Tuesday, 29 November 2011

Juno and the Paycock 26th November 2011

Who's in it? Ciaran Hinds, Sinead Cusack, Clare Dunne, Risteárd Cooper, Nick Lee, Ronan Raftery, Tom Vaughan-Lawlor and Janet Moran.
Where did you see? Lytelton, National Theatre

I imagine, when Juno and the Paycock was first performed in 1924 it was groundbreaking and utterly heartbreaking because for many it would have been very close to the bone. Whilst many issues are probably relevant for Irish people today; unplanned pregnancy (in a country where abortion is still illegal), poverty(though not famine-early 20th century levels) and unemployment some aspects have lost their impact.

Ciaran Hinds (Jack Boyle) and Sinead Cusack (Juno Boyle)
The big selling point of this play, at least from the National Theatre's point of view, is the joint collaboration between them and Ireland's National theatre the Abbey in Dublin. Genuine Irish doing a very Irish play and what  good quality genuine Irish actor. Ciaran Hinds as Captain Jack Boyle (due to his brief period in the merchant navy) and the paycock of the title (Imagine an Irish accent saying 'peacock') and Sinead Cusack as Juno. You expect them to be excellent, they are names and even with a very limited first half for her character Cusack more than makes up for it in the second half. The real reason to go there (unless like me you have a crush on Hinds) is for Clare Dunne as Juno and Jack's daughter, Mary.
As a play there is a theme of strong females, Juno and Mary work (though Mary's striking over a colleague's dismissal put pay to that) and support the weaker males in the family. Jack, an alcoholic, lazy man who uses his energy to go out drinking with his partner-in-crime Joxer Daly (Risteárd Cooper) and avoiding any offers of work and son Johnny, who is physically weak; one arm and dodgy hip from various activities in the Easter Rising and the Irish Civil War but also shown to be a coward, like his father when he anonymously grasses up a neighbour and finds himself haunted by the spirit of the man whose death he caused.

I don't want to spoil the play (despite its ancient-ness) but it has what you expect from an Irish melodrama; abandoment, religion, war, singing and Guinness(which had to be bought from Nigeria as it is a real struggle to get non-alcoholic Guinness).

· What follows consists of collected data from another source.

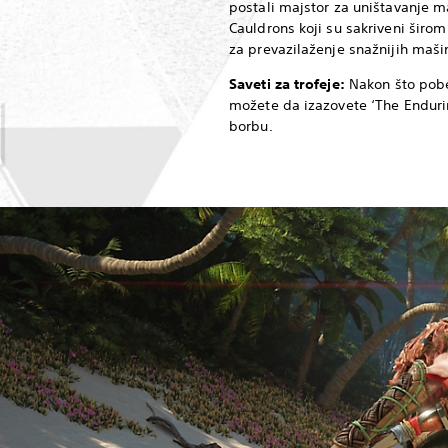
postali majstor za uništavanje ma
Cauldrons koji su sakriveni širom 
za prevazilaženje snažnijih maši
Saveti za trofeje:
Nakon što pobe
možete da izazovete ‘The Enduri
borbu.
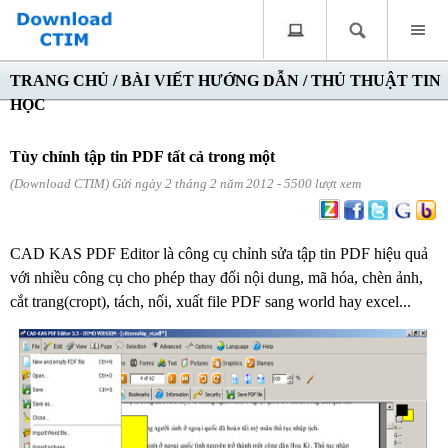
TRANG CHỦ
/
BÀI VIẾT HƯỚNG DẪN
/
THỦ THUẬT TIN
HỌC
Tùy chỉnh tập tin PDF tất cả trong một
(Download CTIM) Gửi ngày 2 tháng 2 năm 2012 - 5500 lượt xem
CAD KAS PDF Editor là công cụ chỉnh sửa tập tin PDF hiệu quả
với nhiều công cụ cho phép thay đổi nội dung, mã hóa, chèn ảnh,
cắt trang(cropt), tách, nối, xuất file PDF sang world hay excel...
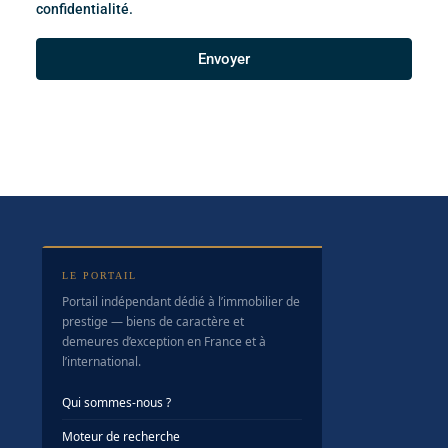
confidentialité.
Envoyer
LE PORTAIL
Portail indépendant dédié à l’immobilier de
prestige — biens de caractère et
demeures d’exception en France et à
l’international.
Qui sommes-nous ?
Moteur de recherche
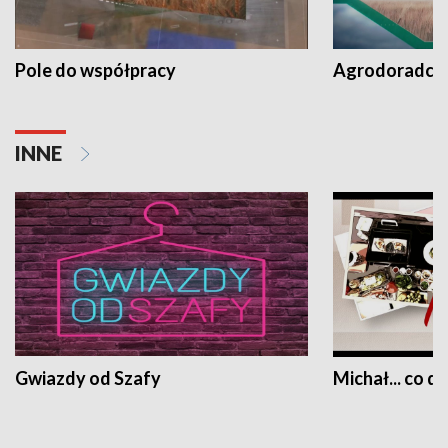
Pole do współpracy
Agrodoradcy 
INNE
Gwiazdy od Szafy
Michał... co dz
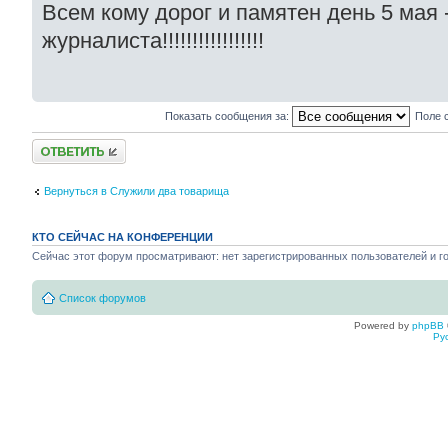
Всем кому дорог и памятен день 5 мая 
журналиста!!!!!!!!!!!!!!!!!
Показать сообщения за:
Поле 
Ответить
Вернуться в Служили два товарища
КТО СЕЙЧАС НА КОНФЕРЕНЦИИ
Сейчас этот форум просматривают: нет зарегистрированных пользователей и го
Список форумов
Powered by
phpBB
Ру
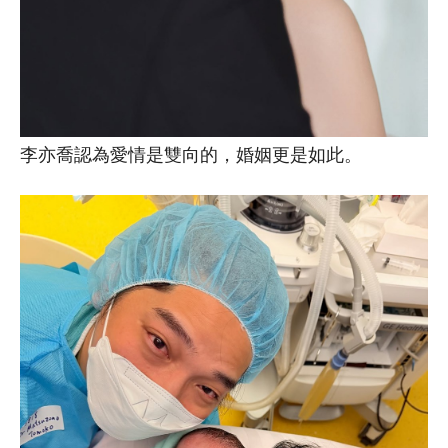
李亦喬認為愛情是雙向的，婚姻更是如此。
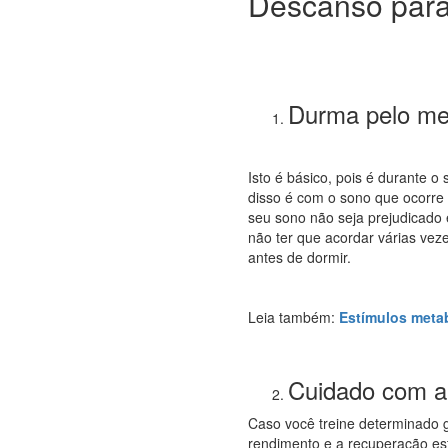
Descanso para 
Durma pelo me
Isto é básico, pois é durante 
disso é com o sono que ocorre 
seu sono não seja prejudicado
não ter que acordar várias vez
antes de dormir.
Leia também:
Estímulos metab
Cuidado com a 
Caso você treine determinado g
rendimento e a recuperação es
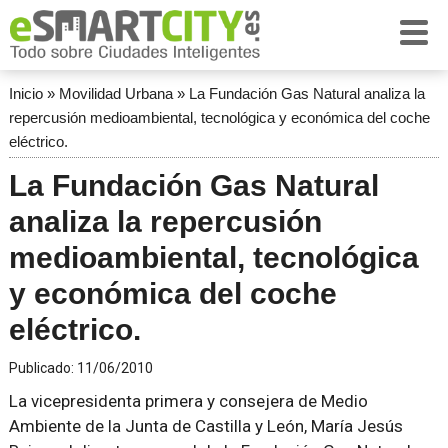
Inicio
»
Movilidad Urbana
»
La Fundación Gas Natural analiza la
repercusión medioambiental, tecnológica y económica del coche
eléctrico.
La Fundación Gas Natural
analiza la repercusión
medioambiental, tecnológica
y económica del coche
eléctrico.
Publicado:
11/06/2010
La vicepresidenta primera y consejera de Medio
Ambiente de la Junta de Castilla y León, María Jesús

I read someone questionning why this play by Sean O'Casey is often performed and I think it is because it is one of the few plays to give all this characters a real purpose and whilst commentary on atheism or non-Christian religions may seem like a common theme it also makes this play seem timeless and could easily, much like Top Girls, have been written after the events rather during them.